My friend also agreed to write the Litany but has asked that her name be withheld and that you focus solely on the prayer.  I decided to post the prayer even though the Painting isn’t ready because in the past two days I have had multiple people come to me asking for prayers for their families.  I was told in prayer to promulgate this Litany and so I am posting it now.  We will also be rolling out a full Novena with the painting.  The Novena will be prayed for 9 days and then saying a Rosary.  So without further ado here is the Litany;

Litany to Our Lady Healer of Families

Hail full of grace,

Daughter of the Heavenly Father

Pray for us

Hail full of grace,

Daughter of the Alpha and Omega

Pray for us

Hail full of grace,

Daughter of the Creator of Heaven and Earth

Pray for us

Hail full of grace,

Daughter of Yahweh, the great I AM

Pray for us

Hail full of grace,

Daughter of St. Anne & St. Joachim

Pray for us

Most favored daughter

Pray for us

Most devoted daughter

Pray for us

Most obedient daughter

Pray for us

Most peaceful daughter

Pray for us

Most pure daughter

Pray for us

Most joyful daughter

Pray for us

Most modest daughter

Pray for us

Our Lady Healer of Families, the Lord is with you

Mary, Daughter of God the Father

Pray for us

Blessed are you,

Spouse of the Holy Spirit

Pray for us

Blessed are you,

Spouse of the Paraclete

Pray for us

Blessed are you,

Spouse of the Consuming Fire

Pray for us

Blessed are you,

Spouse of the Peaceful Dove

Pray for us

Blessed are you,

Spouse of St.
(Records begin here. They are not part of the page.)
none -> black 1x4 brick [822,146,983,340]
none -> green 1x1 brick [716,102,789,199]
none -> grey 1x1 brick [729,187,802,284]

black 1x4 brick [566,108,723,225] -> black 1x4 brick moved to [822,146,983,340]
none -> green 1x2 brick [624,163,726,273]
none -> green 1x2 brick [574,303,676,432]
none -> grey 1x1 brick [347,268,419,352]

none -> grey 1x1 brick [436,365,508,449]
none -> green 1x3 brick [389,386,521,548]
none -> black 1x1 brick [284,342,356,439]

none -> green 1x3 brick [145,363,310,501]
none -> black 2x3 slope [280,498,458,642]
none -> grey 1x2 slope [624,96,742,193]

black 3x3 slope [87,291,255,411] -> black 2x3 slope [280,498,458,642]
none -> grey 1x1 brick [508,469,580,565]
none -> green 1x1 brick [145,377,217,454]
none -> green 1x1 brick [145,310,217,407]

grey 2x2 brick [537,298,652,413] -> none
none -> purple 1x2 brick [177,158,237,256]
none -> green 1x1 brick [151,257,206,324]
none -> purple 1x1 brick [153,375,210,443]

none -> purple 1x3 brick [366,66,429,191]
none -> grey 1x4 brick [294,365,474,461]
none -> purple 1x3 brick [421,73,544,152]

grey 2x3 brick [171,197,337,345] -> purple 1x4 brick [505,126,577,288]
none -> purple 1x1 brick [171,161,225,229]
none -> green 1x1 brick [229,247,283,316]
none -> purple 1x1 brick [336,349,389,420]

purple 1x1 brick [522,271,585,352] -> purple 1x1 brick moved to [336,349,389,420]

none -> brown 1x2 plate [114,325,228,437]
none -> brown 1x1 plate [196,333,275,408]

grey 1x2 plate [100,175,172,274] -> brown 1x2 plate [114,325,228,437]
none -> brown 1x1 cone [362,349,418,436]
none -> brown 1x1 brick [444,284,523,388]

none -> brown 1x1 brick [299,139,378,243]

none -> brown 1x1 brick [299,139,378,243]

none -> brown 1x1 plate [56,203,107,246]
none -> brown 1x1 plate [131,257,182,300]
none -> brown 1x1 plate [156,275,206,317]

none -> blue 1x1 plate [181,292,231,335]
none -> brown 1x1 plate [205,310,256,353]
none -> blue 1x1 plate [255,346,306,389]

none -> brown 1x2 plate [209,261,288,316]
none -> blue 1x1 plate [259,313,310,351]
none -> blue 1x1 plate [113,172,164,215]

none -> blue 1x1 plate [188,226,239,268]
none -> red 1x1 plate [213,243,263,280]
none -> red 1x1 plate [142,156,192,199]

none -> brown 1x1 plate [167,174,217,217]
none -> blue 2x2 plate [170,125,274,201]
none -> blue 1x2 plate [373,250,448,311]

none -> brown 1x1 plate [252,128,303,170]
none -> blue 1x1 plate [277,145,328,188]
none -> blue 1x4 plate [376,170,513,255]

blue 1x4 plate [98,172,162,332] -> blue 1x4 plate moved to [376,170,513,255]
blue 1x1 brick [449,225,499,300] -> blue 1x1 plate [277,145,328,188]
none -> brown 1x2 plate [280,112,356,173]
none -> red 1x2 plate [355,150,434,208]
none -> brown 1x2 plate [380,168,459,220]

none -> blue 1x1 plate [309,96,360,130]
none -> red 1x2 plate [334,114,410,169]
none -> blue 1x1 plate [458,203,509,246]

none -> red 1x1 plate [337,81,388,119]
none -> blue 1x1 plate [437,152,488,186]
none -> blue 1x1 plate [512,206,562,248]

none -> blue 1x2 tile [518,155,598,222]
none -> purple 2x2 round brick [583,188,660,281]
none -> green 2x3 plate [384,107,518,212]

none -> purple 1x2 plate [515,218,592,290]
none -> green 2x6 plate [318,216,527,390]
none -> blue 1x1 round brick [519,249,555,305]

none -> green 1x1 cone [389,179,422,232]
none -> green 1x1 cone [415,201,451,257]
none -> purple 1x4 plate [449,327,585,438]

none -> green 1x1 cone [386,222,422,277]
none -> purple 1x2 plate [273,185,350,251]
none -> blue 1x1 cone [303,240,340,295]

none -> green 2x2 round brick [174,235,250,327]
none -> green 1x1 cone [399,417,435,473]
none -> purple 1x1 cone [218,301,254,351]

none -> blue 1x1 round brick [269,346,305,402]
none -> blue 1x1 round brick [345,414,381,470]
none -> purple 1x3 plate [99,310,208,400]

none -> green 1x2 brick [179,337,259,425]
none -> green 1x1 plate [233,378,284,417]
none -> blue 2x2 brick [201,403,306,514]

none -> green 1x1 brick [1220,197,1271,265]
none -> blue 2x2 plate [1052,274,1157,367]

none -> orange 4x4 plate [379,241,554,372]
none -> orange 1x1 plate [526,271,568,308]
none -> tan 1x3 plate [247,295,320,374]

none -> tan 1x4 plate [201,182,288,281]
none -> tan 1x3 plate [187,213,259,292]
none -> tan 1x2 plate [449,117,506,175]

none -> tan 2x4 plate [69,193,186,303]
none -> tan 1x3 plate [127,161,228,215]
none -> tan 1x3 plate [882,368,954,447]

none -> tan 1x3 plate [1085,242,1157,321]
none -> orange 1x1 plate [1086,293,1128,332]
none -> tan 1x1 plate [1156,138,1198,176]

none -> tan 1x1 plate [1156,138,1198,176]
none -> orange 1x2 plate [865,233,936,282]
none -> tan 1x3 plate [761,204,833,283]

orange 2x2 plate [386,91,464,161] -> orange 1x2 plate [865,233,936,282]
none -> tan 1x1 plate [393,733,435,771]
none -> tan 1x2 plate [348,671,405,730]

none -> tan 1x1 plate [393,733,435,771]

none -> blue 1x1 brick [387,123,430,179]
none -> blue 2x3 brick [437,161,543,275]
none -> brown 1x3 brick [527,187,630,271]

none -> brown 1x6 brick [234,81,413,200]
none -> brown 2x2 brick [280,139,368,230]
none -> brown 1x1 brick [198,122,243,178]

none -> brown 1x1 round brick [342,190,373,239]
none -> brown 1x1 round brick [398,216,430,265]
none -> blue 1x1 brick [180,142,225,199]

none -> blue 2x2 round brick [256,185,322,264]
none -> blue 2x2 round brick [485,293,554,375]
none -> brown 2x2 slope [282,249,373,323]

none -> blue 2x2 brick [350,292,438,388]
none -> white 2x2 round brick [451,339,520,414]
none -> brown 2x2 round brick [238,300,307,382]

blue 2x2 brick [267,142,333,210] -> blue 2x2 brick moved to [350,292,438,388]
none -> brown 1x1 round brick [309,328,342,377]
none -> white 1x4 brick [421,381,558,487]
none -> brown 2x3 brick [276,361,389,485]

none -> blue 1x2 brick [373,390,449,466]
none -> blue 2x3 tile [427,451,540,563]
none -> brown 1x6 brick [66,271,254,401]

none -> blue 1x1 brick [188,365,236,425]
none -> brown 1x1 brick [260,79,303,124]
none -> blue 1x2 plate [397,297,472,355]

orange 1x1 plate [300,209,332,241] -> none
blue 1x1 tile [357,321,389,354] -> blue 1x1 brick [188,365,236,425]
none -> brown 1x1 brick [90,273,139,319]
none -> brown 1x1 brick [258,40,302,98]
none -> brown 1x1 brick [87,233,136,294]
Joseph

Pray for us

Most merciful spouse

Pray for us

Most humble spouse

Pray for us

Most selfless spouse

Pray for us

Most hopeful spouse

Pray for us

Most loyal spouse

Pray for us

Most unified spouse

Pray for us

Most affectionate spouse

Pray for us

Our Lady Healer of Families, the Lord is with you

Mary, Spouse of God the Holy Spirit

Pray for us

Holy Mary,

Mother of Jesus Christ

Pray for us

Holy Mary,

Mother of the Prince of Peace

Pray for us

Holy Mary,

Mother of The Word

Pray for us

Holy Mary,

Mother of The Way

Pray for us

Holy Mary,

Mother of the Eucharist

Pray for us

Most patient mother

Pray for us

Most gentle mother

Pray for us

Most encouraging mother

Pray for us

Most accepting mother

Pray for us

Most gracious mother

Pray for us

Most consoling mother

Pray for us

Most prayerful mother

Pray for us

Our Lady Healer of Families, the Lord is with you,

Mary, Mother of God the Eternal Son

Pray for us

Mary, Daughter of the One True God

Put an end to all heresies

Mary, Spouse of the Divine Spirit

Restore unity among all of humanity

Mary, Mother of the Divine Son

Crush the head of Satan and lead all souls back to Jesus

O Most Holy Trinity,

In our efforts to love one another more perfectly

Unite us and bring healing

In our efforts to sow peace in our relationships

Unite us and bring healing

In our efforts to offer forgiveness to those who have hurt us

Unite us and bring healing

In our efforts to care for the needs of others

Unite us and bring healing

In our efforts to offer up our sufferings for the salvation of souls

Unite us and bring healing

In our efforts to speak Your truth in word and deed

Unite us and bring healing

In our efforts to surrender our will to Yours

Unite us and bring healing

Oh Most Immaculate Virgin, Daughter of God the Father, Spouse of the Holy Spirit, and Mother of Jesus Christ our Savior, you are the perfect example of human relationship with the Divine Will. Help us, O Most Holy Mother, to heal the broken bonds within our families, our friendships, and all our other relationships. Help us to love others the way that Christ loves us with self-sacrificing love. In particular, heal my relationship with (state intentions here). Intercede for us O Holy Daughter, Spouse, and Mother, so that through the mercy of God, the chains of division will be broken, uniting us once again as you are ever united to the Most Holy Trinity. We ask this in the name of the Father, and of the Son, and of the Holy Spirit. Amen.